Thailand orders ISPs to block Telegram amid ongoing protests

Posted on Oct 20, 2020 by Caleb Chen
Thailand orders ISPs to block Telegram amid ongoing protests

Thai users of Telegram will soon need a VPN to access the increasingly popular messaging app. The government of Thailand has ordered Thai internet service providers (ISPs) to block the Telegram encrypted messaging service. This news comes to us from a leaked government document that was sent from Thailand’s digital economy ministry to the country’s National Broadcasting and Telecommunications Commission. The government is also making moves against four media outlets that are accused of promoting the protests.
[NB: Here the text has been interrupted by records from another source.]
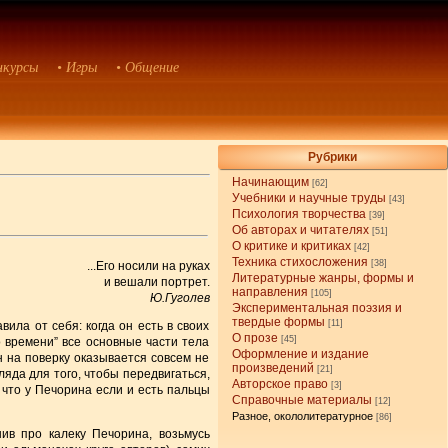
нкурсы
• Игры
• Общение
Рубрики
Начинающим
[62]
Учебники и научные труды
[43]
Психология творчества
[39]
Об авторах и читателях
[51]
О критике и критиках
[42]
Техника стихосложения
[38]
...Его носили на руках
Литературные жанры, формы и
и вешали портрет.
направления
[105]
Ю.Гуголев
Экспериментальная поэзия и
твердые формы
[11]
вила от себя: когда он есть в своих
О прозе
[45]
о времени” все основные части тела
Оформление и издание
н на поверку оказывается совсем не
произведений
[21]
ляда для того, чтобы передвигаться,
Авторское право
[3]
 что у Печорина если и есть пальцы
Справочные материалы
[12]
Разное, окололитературное
[86]
нив про калеку Печорина, возьмусь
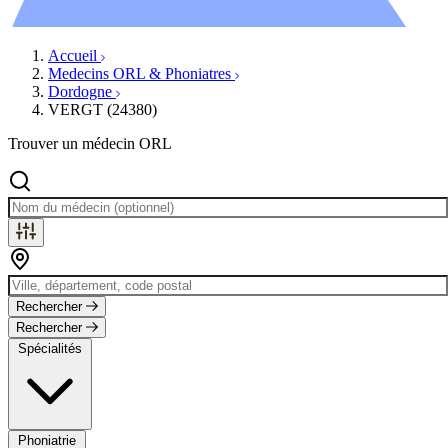
Évènements
Accueil
Medecins ORL & Phoniatres
Dordogne
VERGT (24380)
Trouver un médecin ORL
Rechercher
Rechercher
Spécialités
Phoniatrie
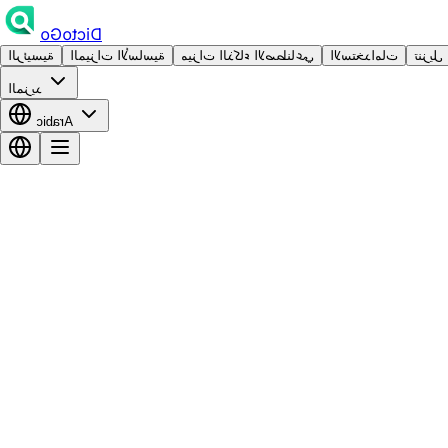
DictoGo
تنزيل
الاستخدامات
ميزات الذكاء الاصطناعي
الميزات الأساسية
الرئيسية
المزيد
Arabic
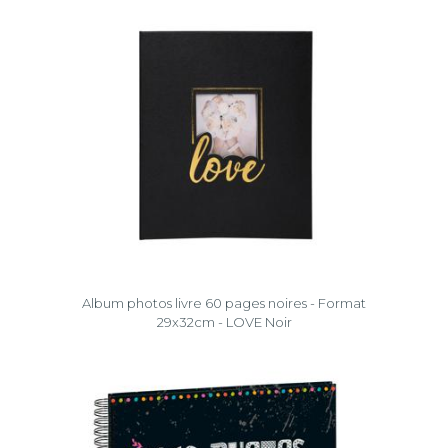
Album photos livre 60 pages noires - Format
29x32cm - LOVE Noir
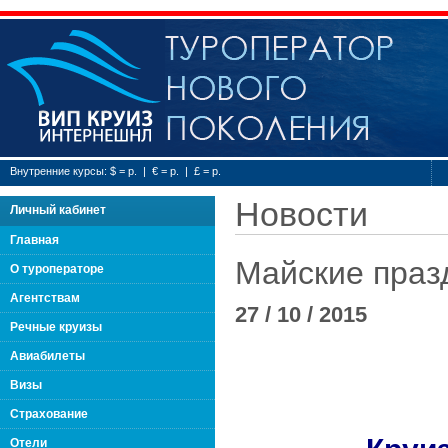
Туроператор нового
Внутренние курсы: $ = р. | € = р. | £ = р.
Новости
Личный кабинет
Главная
Майские празд
О туроператоре
Агентствам
27 / 10 / 2015
Речные круизы
Авиабилеты
Визы
Страхование
Отели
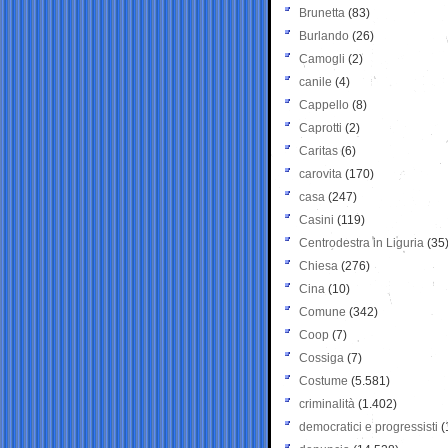
Brunetta
(83)
Burlando
(26)
Camogli
(2)
canile
(4)
Cappello
(8)
Caprotti
(2)
Caritas
(6)
carovita
(170)
casa
(247)
Casini
(119)
Centrodestra in Liguria
(35
Chiesa
(276)
Cina
(10)
Comune
(342)
Coop
(7)
Cossiga
(7)
Costume
(5.581)
criminalità
(1.402)
democratici e progressisti
(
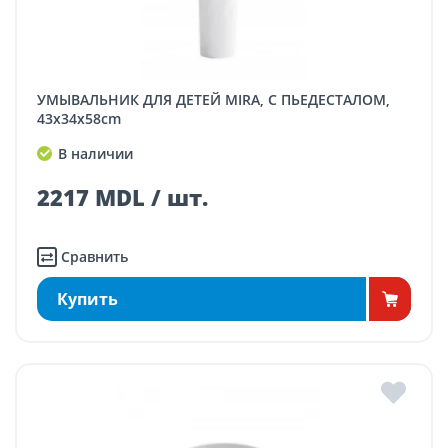
УМЫВАЛЬНИК ДЛЯ ДЕТЕЙ MIRA, С ПЬЕДЕСТАЛОМ,
43x34x58cm
В наличии
2217 MDL / шт.
Сравнить
Купить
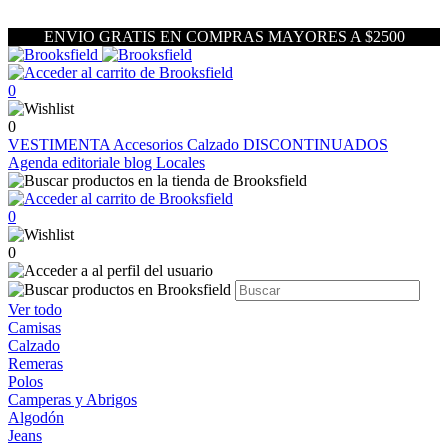
ENVIO GRATIS EN COMPRAS MAYORES A $2500
0
0
VESTIMENTA
Accesorios
Calzado
DISCONTINUADOS
Agenda editoriale blog
Locales
0
0
Ver todo
Camisas
Calzado
Remeras
Polos
Camperas y Abrigos
Algodón
Jeans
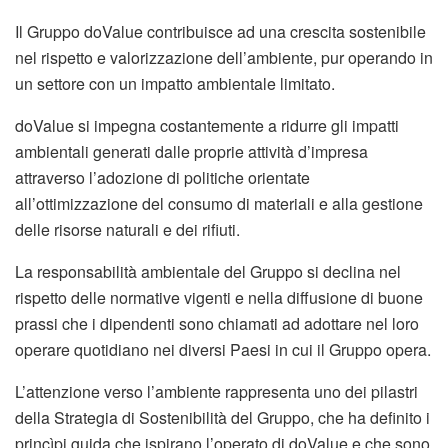
Il Gruppo doValue contribuisce ad una crescita sostenibile
nel rispetto e valorizzazione dell’ambiente, pur operando in
un settore con un impatto ambientale limitato.
doValue si impegna costantemente a ridurre gli impatti
ambientali generati dalle proprie attività d’impresa
attraverso l’adozione di politiche orientate
all’ottimizzazione del consumo di materiali e alla gestione
delle risorse naturali e dei rifiuti.
La responsabilità ambientale del Gruppo si declina nel
rispetto delle normative vigenti e nella diffusione di buone
prassi che i dipendenti sono chiamati ad adottare nel loro
operare quotidiano nei diversi Paesi in cui il Gruppo opera.
L’attenzione verso l’ambiente rappresenta uno dei pilastri
della Strategia di Sostenibilità del Gruppo, che ha definito i
princìpi guida che ispirano l’operato di doValue e che sono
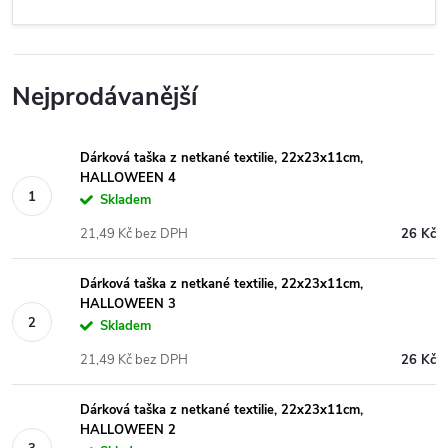
Nejprodávanější
Dárková taška z netkané textilie, 22x23x11cm,
HALLOWEEN 4
Skladem
21,49 Kč bez DPH
26 Kč
Dárková taška z netkané textilie, 22x23x11cm,
HALLOWEEN 3
Skladem
21,49 Kč bez DPH
26 Kč
Dárková taška z netkané textilie, 22x23x11cm,
HALLOWEEN 2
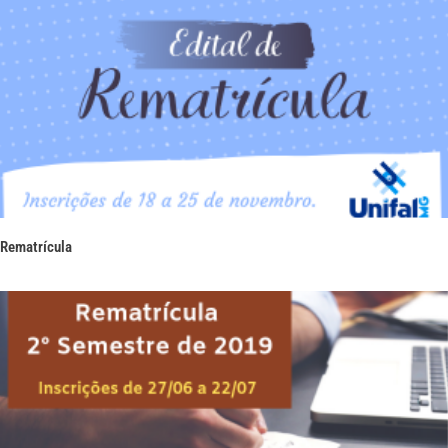
Rematrícula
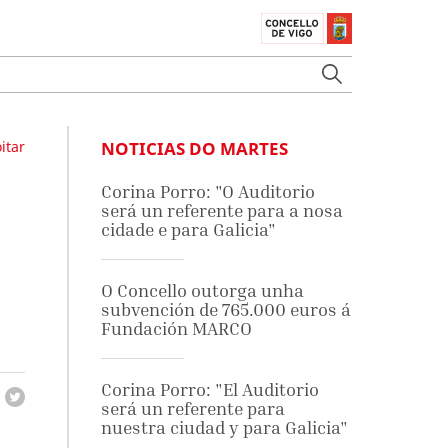
itar
NOTICIAS DO MARTES
Corina Porro: "O Auditorio
será un referente para a nosa
cidade e para Galicia"
O Concello outorga unha
subvención de 765.000 euros á
Fundación MARCO
Corina Porro: "El Auditorio
será un referente para
nuestra ciudad y para Galicia"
Thai protesters have defied orders not to demonstrate for several days in a row. A lot of the organization of these protests is happening on Telegram, and thus the current Thai government seeks to ban Telegram.

The document reads:

“The Ministry of Digital Economy and Society is seeking your co-operation to inform the Internet Service Providers and all mobile network operators to suspend the use of Telegram app.”
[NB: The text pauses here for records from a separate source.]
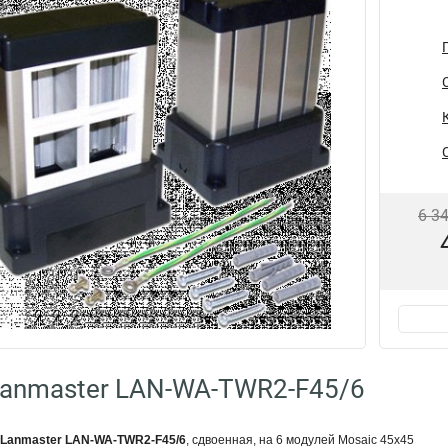
6 3
anmaster LAN-WA-TWR2-F45/6
Lanmaster LAN-WA-TWR2-F45/6
, сдвоенная, на 6 модулей Mosaic 45x45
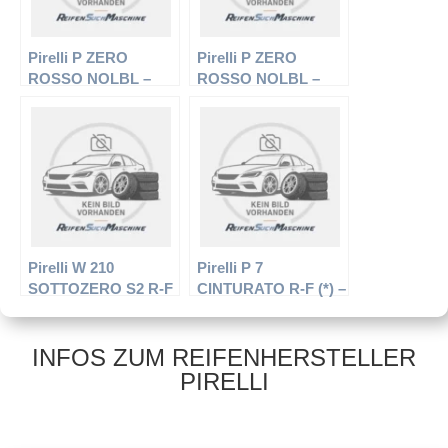
Pirelli P ZERO
Pirelli P ZERO
ROSSO NOLBL –
ROSSO NOLBL –
PKW-Reifen – 245/40
PKW-Reifen – 205/55
R17 91Y –
R16 91V –
Sommerreifen
Sommerreifen
Pirelli W 210
Pirelli P 7
SOTTOZERO S2 R-F
CINTURATO R-F (*) –
– PKW-Reifen –
PKW-Reifen – 255/45
225/55 R17 97H –
R18 99 W –
Winterreifen
Sommerreifen
INFOS ZUM REIFENHERSTELLER
PIRELLI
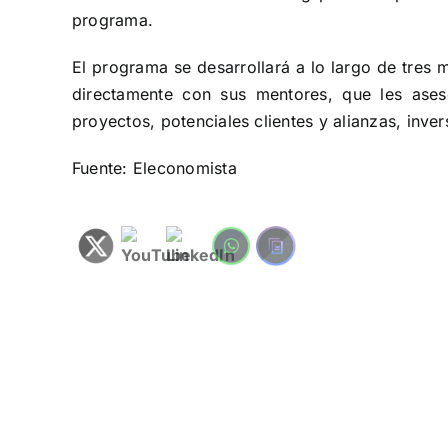
programa.
El programa se desarrollará a lo largo de tres
directamente con sus mentores, que les ases
proyectos, potenciales clientes y alianzas, inver
Fuente: Eleconomista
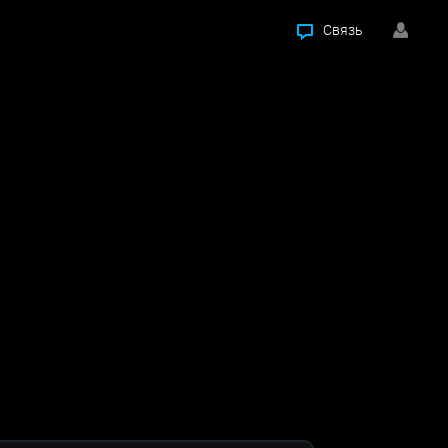
Связь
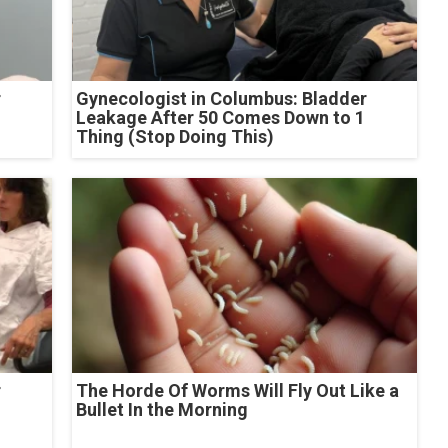
r
Gynecologist in Columbus: Bladder
Leakage After 50 Comes Down to 1
Thing (Stop Doing This)
r
The Horde Of Worms Will Fly Out Like a
Bullet In the Morning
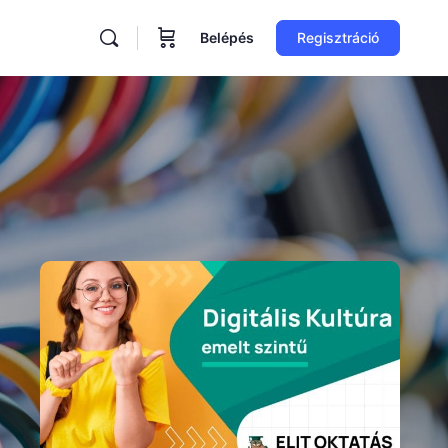
Belépés
Regisztráció
ore
tions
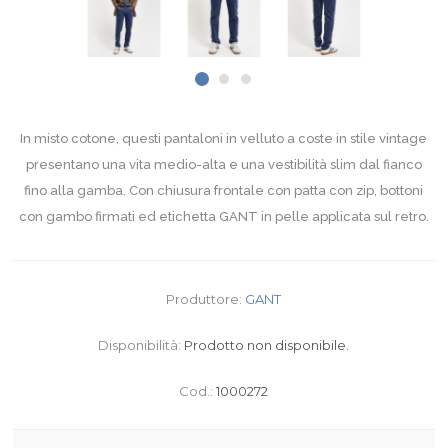
In misto cotone, questi pantaloni in velluto a coste in stile vintage
presentano una vita medio-alta e una vestibilità slim dal fianco
fino alla gamba. Con chiusura frontale con patta con zip, bottoni
con gambo firmati ed etichetta GANT in pelle applicata sul retro.
Produttore:
GANT
Disponibilità:
Prodotto non disponibile.
Cod.:
1000272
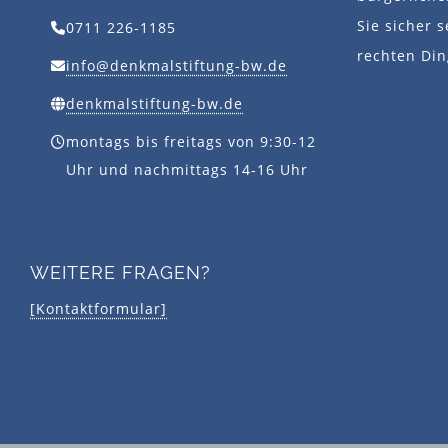
Sie sicher s
0711 226-1185
rechten Din
info@denkmalstiftung-bw.de
denkmalstiftung-bw.de
montags bis freitags von 9:30-12
Uhr und nachmittags 14-16 Uhr
WEITERE FRAGEN?
[Kontaktformular]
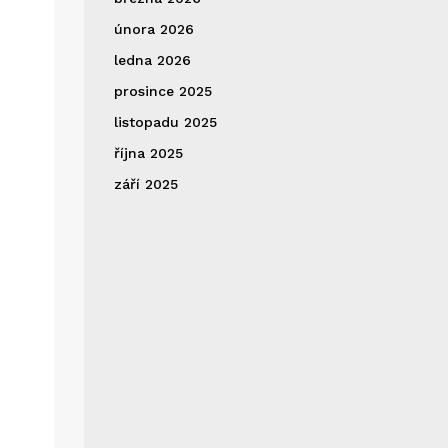
února 2026
ledna 2026
prosince 2025
listopadu 2025
října 2025
září 2025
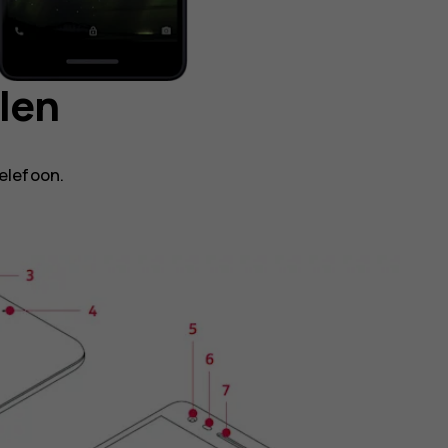
len
elefoon.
Those on the ground in Thailand have noted that Telegram is still working as of now. However, it’s unclear how long it will take for ISPs and mobile data providers to start blocking Telegram IP addresses. It’s also possible that some of the countermeasures set up by Telegram have been effective in keeping Telegram up for the Thai.

Telegram bans are easily circumventable by VPN use

Thailand isn’t the first country to attempt to block Telegram. Russia also battled with blocking Telegram for many years, but eventually threw in the towel earlier this year. The blocking of specific software or websites is increasingly being used to suppress genuine political discourse in countries around the world. Telegram’s founder Pavel Durov has specifically pointed to VPNs as a way to circumvent Telegram bans. However, some countries go even further than shutting down specific services or websites.

In some regions such as India’s Jammu and Kashmir, the authorities go even further and shut down the entire internet because they feel that will stop the protests. In almost all instances where governments shut down internet access as a whole or towards specific services, the backlash absolutely outweighs the benefits. As these pro-democracy protests rage on in Thailand – and elsewhere in the world – we are seeing these desperate, struggling flails of authoritarian regimes which seek to stifle the freedom of speech and freedom of expression of supposedly free constituents. Despite this, the internet is resilient and treats censorship as damage and routes around it. If the Thai Ministry of Digital Economy and Society thinks that banning Telegram will stop Democracy, they’ve got another think coming.